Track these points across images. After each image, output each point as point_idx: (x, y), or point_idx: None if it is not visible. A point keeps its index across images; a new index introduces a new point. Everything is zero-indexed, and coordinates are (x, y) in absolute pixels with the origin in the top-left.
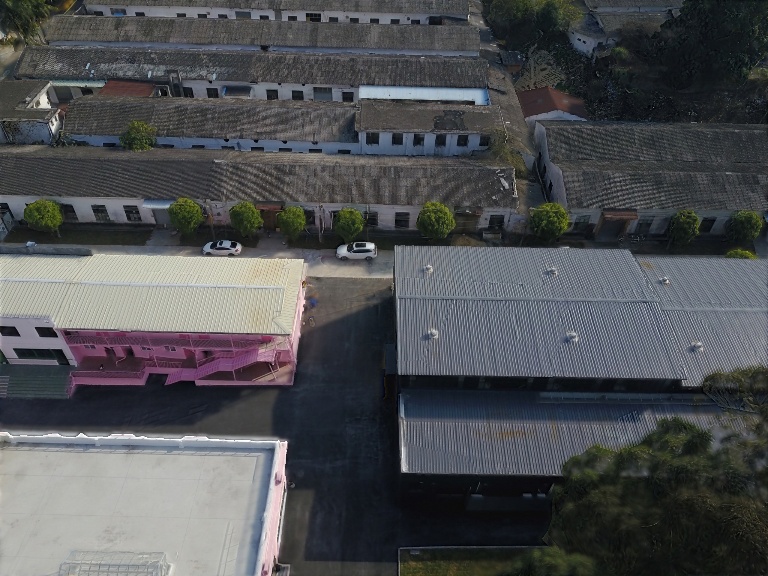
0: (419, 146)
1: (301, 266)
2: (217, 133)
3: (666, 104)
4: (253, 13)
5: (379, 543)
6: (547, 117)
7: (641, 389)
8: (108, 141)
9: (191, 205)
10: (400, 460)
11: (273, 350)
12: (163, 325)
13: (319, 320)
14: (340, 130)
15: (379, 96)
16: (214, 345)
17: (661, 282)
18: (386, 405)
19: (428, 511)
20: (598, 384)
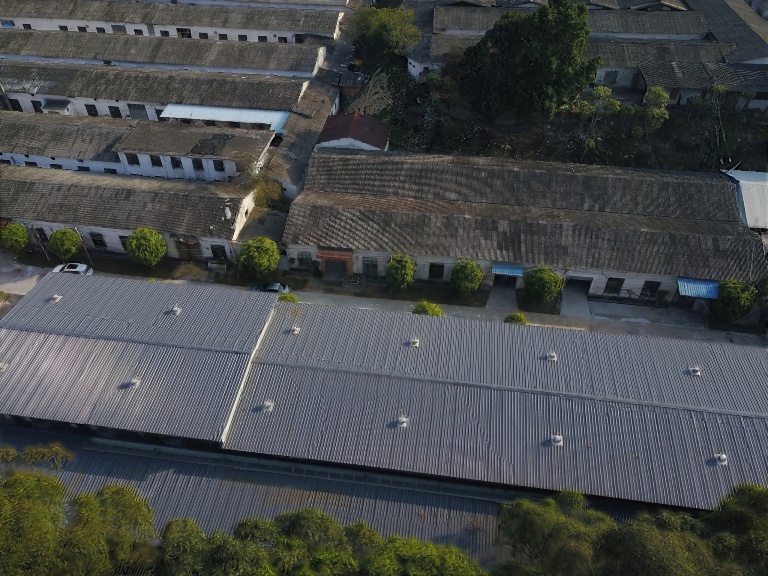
0: (179, 169)
1: None
2: None
3: (479, 135)
4: (127, 27)
5: None
6: (339, 144)
7: (191, 446)
8: None
9: None
10: None
11: None
12: None
13: None
14: (106, 149)
15: (180, 115)
16: None
17: (290, 332)
18: None
19: None
20: (144, 436)
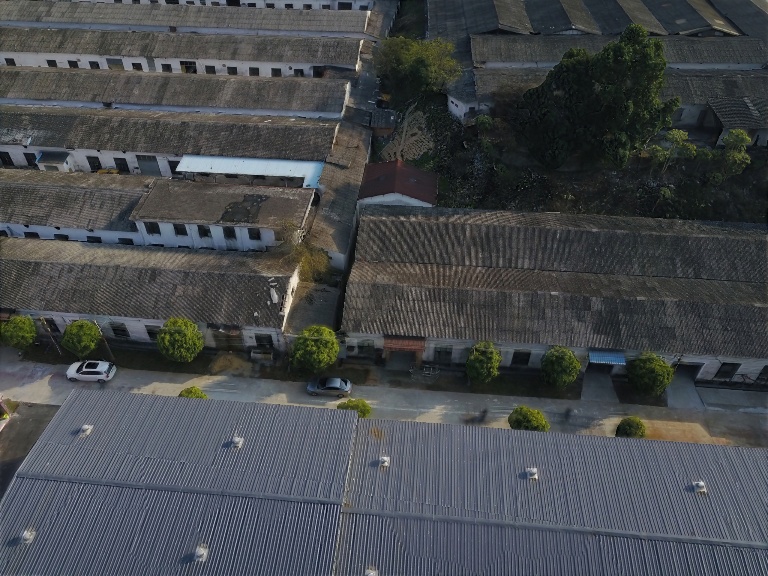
0: (207, 238)
1: None
2: None
3: (538, 184)
4: (124, 60)
5: None
6: (384, 200)
7: None
8: None
9: None
10: None
11: None
12: None
13: None
14: (120, 216)
15: (199, 169)
16: None
17: (378, 464)
18: None
19: None
20: None
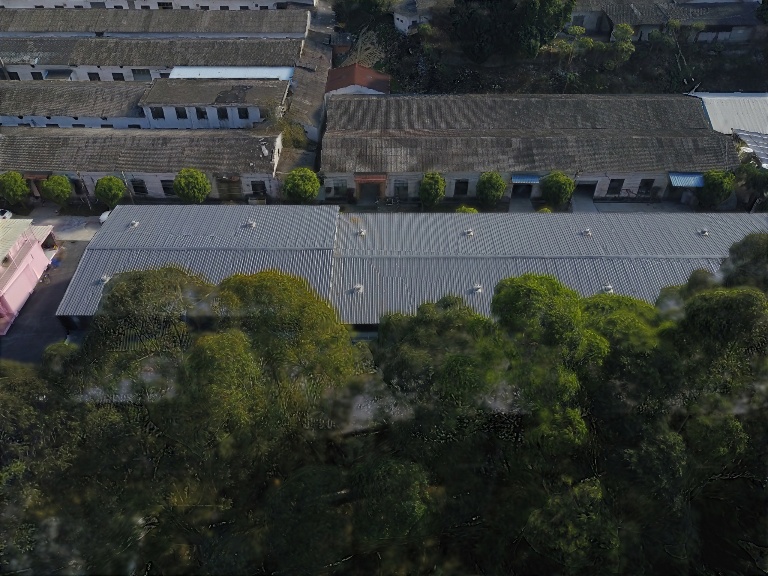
0: (204, 120)
1: (26, 225)
2: (11, 111)
3: (471, 78)
4: (107, 3)
5: None
6: (346, 92)
7: None
8: None
9: None
10: None
11: None
12: None
13: (57, 278)
14: (129, 106)
15: (188, 76)
16: None
17: (357, 234)
18: None
19: None
20: None
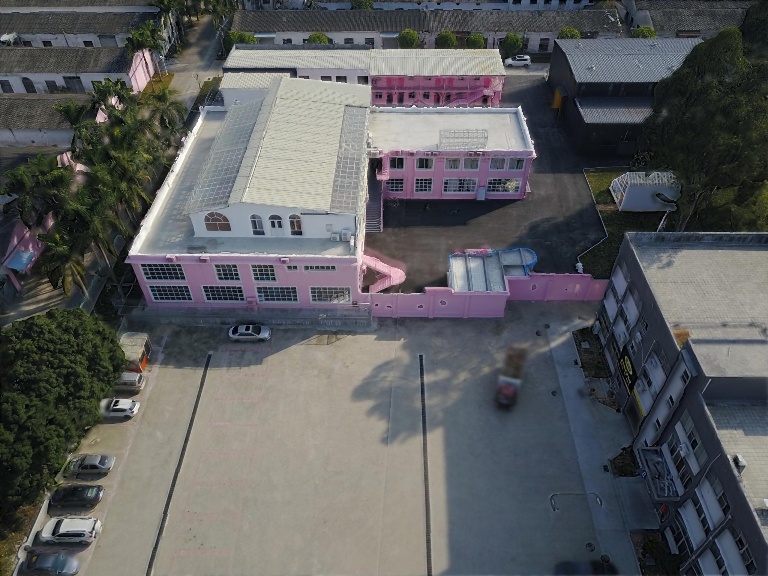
0: (548, 4)
1: None
2: None
3: None
4: None
5: (571, 167)
6: None
7: None
8: (340, 7)
9: (413, 33)
10: (584, 119)
11: (492, 90)
12: (431, 73)
13: (505, 91)
14: None
15: None
16: (456, 89)
17: None
18: (559, 121)
19: (595, 156)
20: None
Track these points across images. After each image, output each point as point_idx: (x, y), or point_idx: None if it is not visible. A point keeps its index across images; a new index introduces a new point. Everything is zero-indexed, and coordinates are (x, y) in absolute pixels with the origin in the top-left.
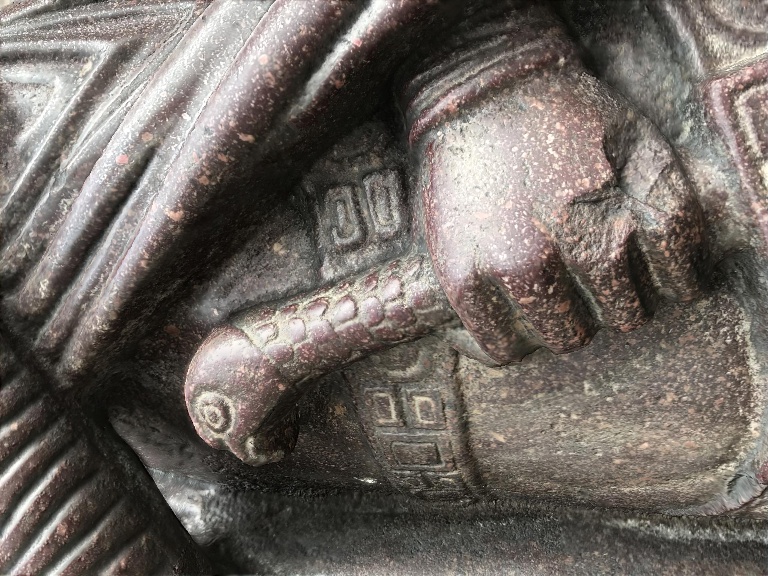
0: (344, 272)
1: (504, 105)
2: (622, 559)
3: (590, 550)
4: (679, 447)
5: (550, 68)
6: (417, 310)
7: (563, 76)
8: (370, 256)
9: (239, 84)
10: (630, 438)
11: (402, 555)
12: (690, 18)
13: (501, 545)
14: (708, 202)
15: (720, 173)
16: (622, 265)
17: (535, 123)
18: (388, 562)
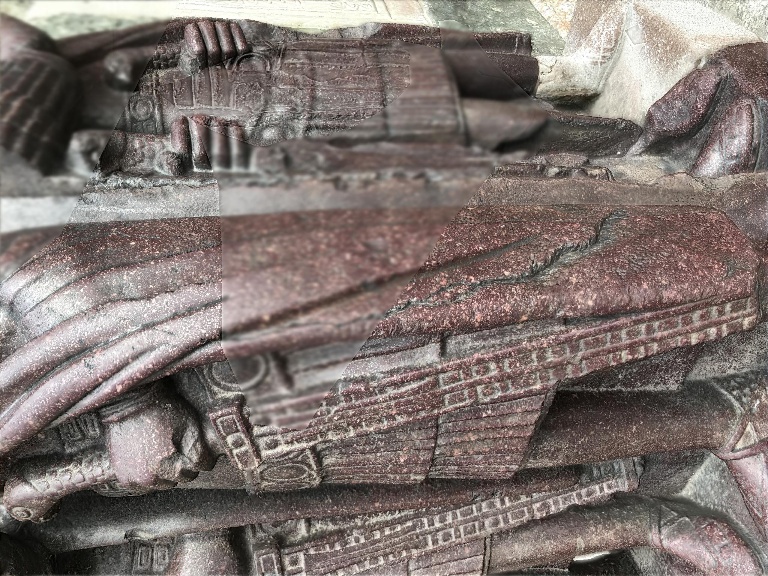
0: (76, 449)
1: (136, 418)
2: (219, 504)
3: (206, 502)
4: (225, 485)
5: (153, 405)
6: (110, 478)
7: (158, 408)
8: (88, 443)
9: (20, 428)
10: (207, 484)
11: (121, 518)
12: (205, 381)
13: (167, 506)
14: (212, 445)
15: (215, 437)
16: (180, 476)
17: (148, 428)
18: (114, 523)
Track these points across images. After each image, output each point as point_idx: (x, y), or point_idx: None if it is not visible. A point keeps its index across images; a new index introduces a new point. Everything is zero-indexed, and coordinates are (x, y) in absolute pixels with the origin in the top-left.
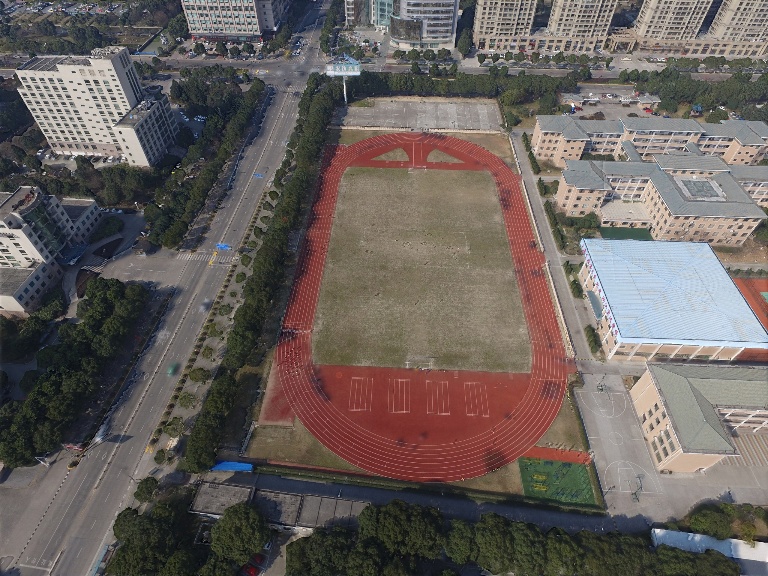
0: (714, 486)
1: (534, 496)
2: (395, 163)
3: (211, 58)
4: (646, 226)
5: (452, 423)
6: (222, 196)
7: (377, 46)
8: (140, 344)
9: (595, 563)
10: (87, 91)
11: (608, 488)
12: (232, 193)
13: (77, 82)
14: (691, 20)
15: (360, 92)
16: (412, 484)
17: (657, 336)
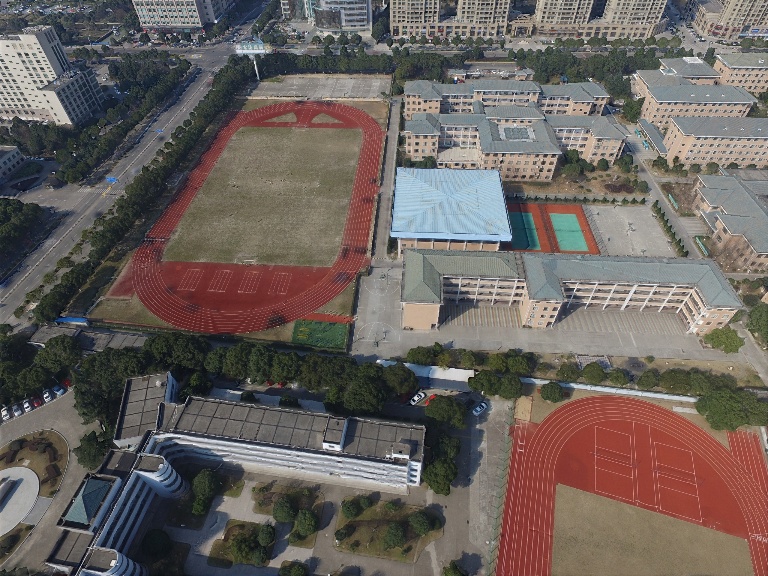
0: (442, 338)
1: (298, 343)
2: (283, 124)
3: (156, 46)
4: (475, 167)
5: (255, 298)
6: (129, 148)
7: (304, 35)
8: (30, 247)
9: (305, 368)
10: (20, 62)
11: (358, 338)
12: (138, 146)
13: (12, 55)
14: (580, 6)
15: (272, 70)
16: (205, 333)
17: (420, 231)
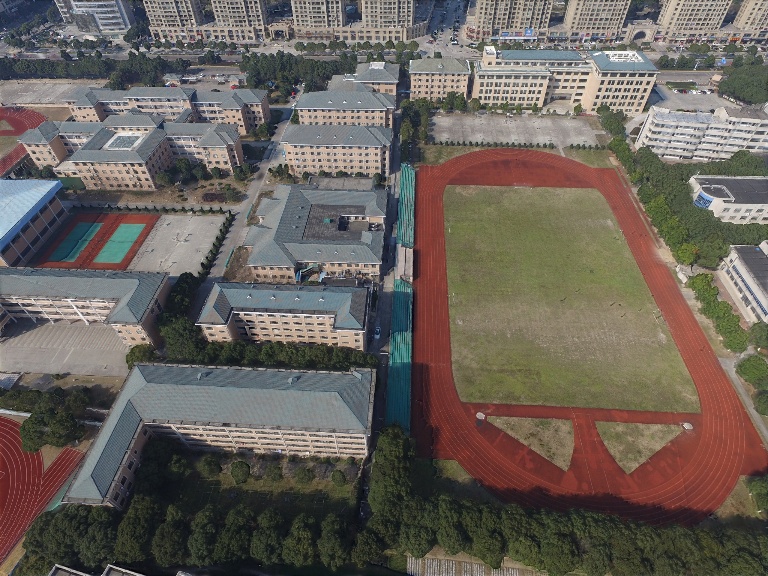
0: None
1: None
2: None
3: None
4: None
5: None
6: None
7: (69, 39)
8: None
9: None
10: None
11: None
12: None
13: None
14: (330, 9)
15: None
16: None
17: None
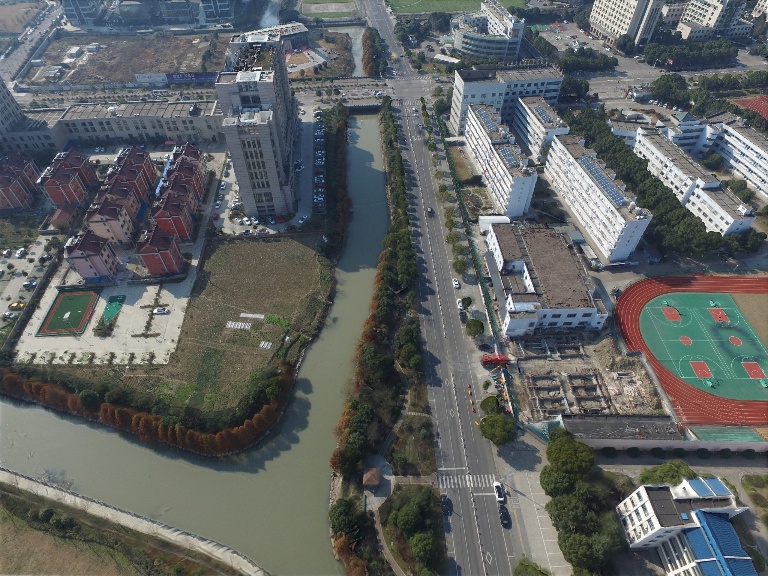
0: None
1: None
2: None
3: None
4: None
5: None
6: None
7: None
8: (713, 67)
9: None
10: None
11: None
12: None
13: None
14: None
15: None
16: None
17: None
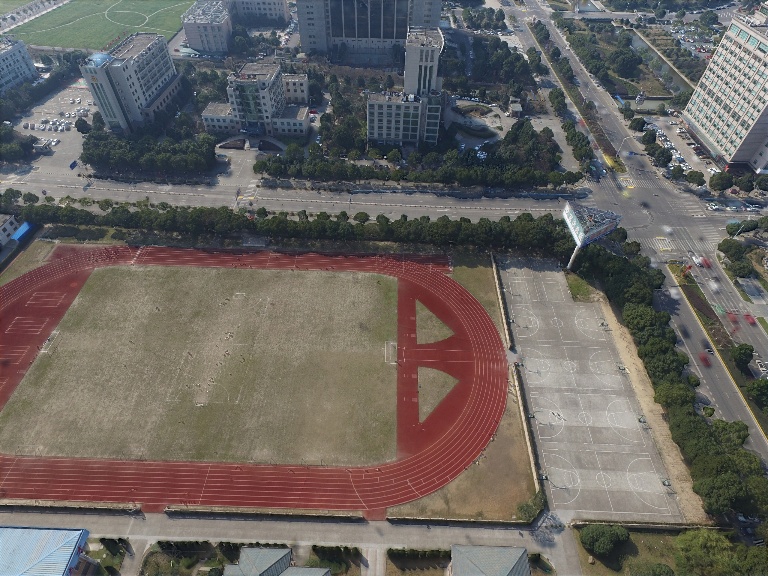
0: None
1: None
2: (410, 327)
3: None
4: None
5: None
6: (338, 190)
7: None
8: (162, 180)
9: None
10: None
11: None
12: (343, 195)
13: None
14: None
15: (597, 276)
16: None
17: None
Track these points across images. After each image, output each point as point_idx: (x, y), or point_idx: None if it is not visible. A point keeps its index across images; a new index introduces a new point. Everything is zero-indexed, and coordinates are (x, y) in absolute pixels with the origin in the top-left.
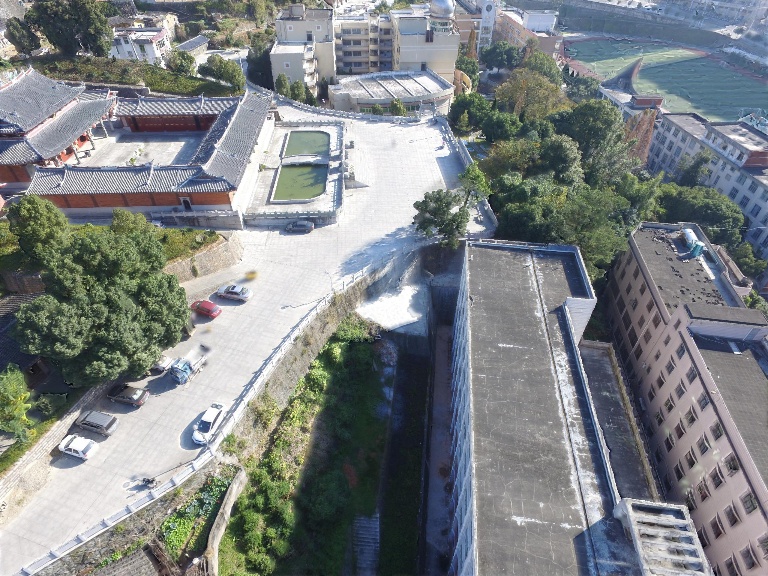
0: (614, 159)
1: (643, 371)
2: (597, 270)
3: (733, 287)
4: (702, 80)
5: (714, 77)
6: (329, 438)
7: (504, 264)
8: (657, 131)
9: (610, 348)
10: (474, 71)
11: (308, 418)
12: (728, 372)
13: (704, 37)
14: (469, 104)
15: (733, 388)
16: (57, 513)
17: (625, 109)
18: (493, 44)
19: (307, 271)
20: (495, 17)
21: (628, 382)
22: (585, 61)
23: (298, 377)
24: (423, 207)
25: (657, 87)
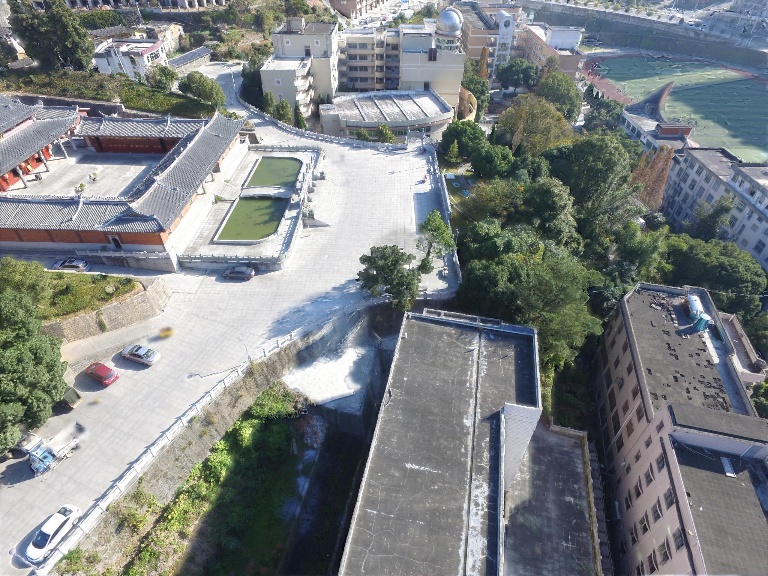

**PROBLEM TO SOLVE:** Copy every line of the listing above word for word, leaving the pictures out.

**SOLUTION BELOW:**
Track these points across images. After each image, output each point as point_idx: (x, y), or point_idx: None if it is not visible. A point keeps its index across images; a new index introduces a new point. Everything is zero-indexed, and coordinates are (x, y) in absolute pixels with the origin in the top-left.
0: (419, 146)
1: (301, 266)
2: (217, 133)
3: (666, 104)
4: (253, 13)
5: (379, 543)
6: (547, 117)
7: (641, 389)
8: (108, 141)
9: (191, 205)
10: (400, 460)
11: (273, 350)
12: (163, 325)
13: (319, 320)
14: (340, 130)
15: (379, 96)
16: (214, 345)
17: (661, 282)
18: (386, 405)
19: (428, 511)
20: (598, 384)
0: (179, 169)
1: None
2: None
3: (479, 135)
4: (127, 27)
5: None
6: (339, 144)
7: (191, 446)
8: None
9: None
10: None
11: None
12: None
13: None
14: (106, 149)
15: (180, 115)
16: None
17: (290, 332)
18: None
19: None
20: (144, 436)
0: (207, 238)
1: None
2: None
3: (538, 184)
4: (124, 60)
5: None
6: (384, 200)
7: None
8: None
9: None
10: None
11: None
12: None
13: None
14: (120, 216)
15: (199, 169)
16: None
17: (378, 464)
18: None
19: None
20: None
0: (204, 120)
1: (26, 225)
2: (11, 111)
3: (471, 78)
4: (107, 3)
5: None
6: (346, 92)
7: None
8: None
9: None
10: None
11: None
12: None
13: (57, 278)
14: (129, 106)
15: (188, 76)
16: None
17: (357, 234)
18: None
19: None
20: None
0: (548, 4)
1: None
2: None
3: None
4: None
5: (571, 167)
6: None
7: None
8: (340, 7)
9: (413, 33)
10: (584, 119)
11: (492, 90)
12: (431, 73)
13: (505, 91)
14: None
15: None
16: (456, 89)
17: None
18: (559, 121)
19: (595, 156)
20: None
Track these points across images. After each image, output each point as point_idx: (x, y), or point_idx: None if it is not visible. A point keeps its index across images; a new index introduces a new point. Everything is zero-indexed, and coordinates are (x, y) in absolute pixels with the origin in the top-left.
0: (344, 272)
1: (504, 105)
2: (622, 559)
3: (590, 550)
4: (679, 447)
5: (550, 68)
6: (417, 310)
7: (563, 76)
8: (370, 256)
9: (239, 84)
10: (630, 438)
11: (402, 555)
12: (690, 18)
13: (501, 545)
14: (708, 202)
15: (720, 173)
16: (622, 265)
17: (535, 123)
18: (388, 562)
0: (76, 449)
1: (136, 418)
2: (219, 504)
3: (206, 502)
4: (225, 485)
5: (153, 405)
6: (110, 478)
7: (158, 408)
8: (88, 443)
9: (20, 428)
10: (207, 484)
11: (121, 518)
12: (205, 381)
13: (167, 506)
14: (212, 445)
15: (215, 437)
16: (180, 476)
17: (148, 428)
18: (114, 523)
Track these points across images. After each image, output each point as point_idx: (x, y), or point_idx: None if it is not visible. A point keeps its index across images; a new index introduces a new point. Everything is zero-indexed, and coordinates are (x, y) in absolute pixels with the origin in the top-left.
0: (714, 486)
1: (534, 496)
2: (395, 163)
3: (211, 58)
4: (646, 226)
5: (452, 423)
6: (222, 196)
7: (377, 46)
8: (140, 344)
9: (595, 563)
10: (87, 91)
11: (608, 488)
12: (232, 193)
13: (77, 82)
14: (691, 20)
15: (360, 92)
16: (412, 484)
17: (657, 336)
0: (442, 338)
1: (298, 343)
2: (283, 124)
3: (156, 46)
4: (475, 167)
5: (255, 298)
6: (129, 148)
7: (304, 35)
8: (30, 247)
9: (305, 368)
10: (20, 62)
11: (358, 338)
12: (138, 146)
13: (12, 55)
14: (580, 6)
15: (272, 70)
16: (205, 333)
17: (420, 231)
0: None
1: None
2: None
3: None
4: None
5: None
6: None
7: (69, 39)
8: None
9: None
10: None
11: None
12: None
13: None
14: (330, 9)
15: None
16: None
17: None
0: None
1: None
2: None
3: None
4: None
5: None
6: None
7: None
8: (713, 67)
9: None
10: None
11: None
12: None
13: None
14: None
15: None
16: None
17: None
0: None
1: None
2: (410, 327)
3: None
4: None
5: None
6: (338, 190)
7: None
8: (162, 180)
9: None
10: None
11: None
12: (343, 195)
13: None
14: None
15: (597, 276)
16: None
17: None
Track these points across images. After each image, output each point as point_idx: (x, y), or point_idx: None if it is not visible. A point keeps its index across images; a new index introduces a new point. Everything is zero-indexed, and coordinates are (x, y) in absolute pixels with the origin in the top-left.
0: (614, 159)
1: (643, 371)
2: (597, 270)
3: (733, 287)
4: (702, 80)
5: (714, 77)
6: (329, 438)
7: (504, 264)
8: (657, 131)
9: (610, 348)
10: (474, 71)
11: (308, 418)
12: (728, 372)
13: (704, 37)
14: (469, 104)
15: (733, 388)
16: (57, 513)
17: (625, 109)
18: (493, 44)
19: (307, 271)
20: (495, 17)
21: (628, 382)
22: (585, 61)
23: (298, 377)
24: (423, 207)
25: (657, 87)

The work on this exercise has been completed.